The Mondovì Funicular (Funicolare di Mondovì) is a funicular railway in the town of Mondovì, Piedmont, Italy. It links Breo, the old quarter,
with Piazza, the upper part of the town.

The line first opened in 1886 and was initially operated using the water counterbalance system. The line was converted to electrical operation in 1926 and was closed to traffic on December 24, 1975. After over thirty years closure, followed by a major rebuild, the line was reopened on December 16, 2006. The reconstruction was done by the consortium Doppelmayr Italia-Impresa Generale Costruzioni Garboli SpA-Mondovì. The rebuild involved the reconstruction of the two terminal stations, construction of a new passing loop, and the provision of two new panoramic cars.

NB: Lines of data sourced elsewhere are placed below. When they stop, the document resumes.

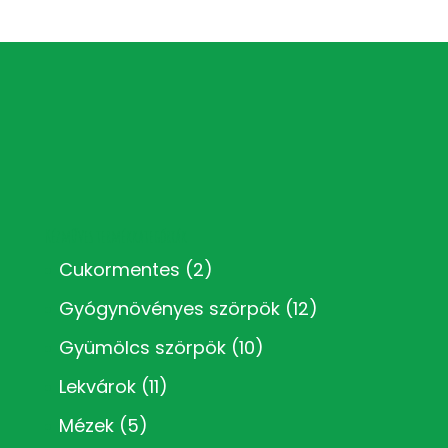
Kézműves termékkategóriák
Cukormentes
(2)
Gyógynövényes szörpök
(12)
Gyümölcs szörpök
(10)
Lekvárok
(11)
Mézek
(5)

The funicular operates every 10 minutes. On most days service is between 07.30 and 19.50, with service until midnight on Fridays and Saturdays, and no service until 10.20 on Sundays and public holidays. On the first Monday of each month, there is no service after 13.40.

The funicular has the following technical parameters:

| Configuration | single track with passing loop |
| Length | 551 m |
| Height | 137 m |
| Maximum steepness | 37% |
| Track gauge | |
| Number of cars | 2 |
| Capacity | 68 passengers per car |
| Maximum speed | 6.5 m/s |
| Trip time | 2 minutes |
| Traction | Electricity |

In 2018, the line carried 386,847 passengers.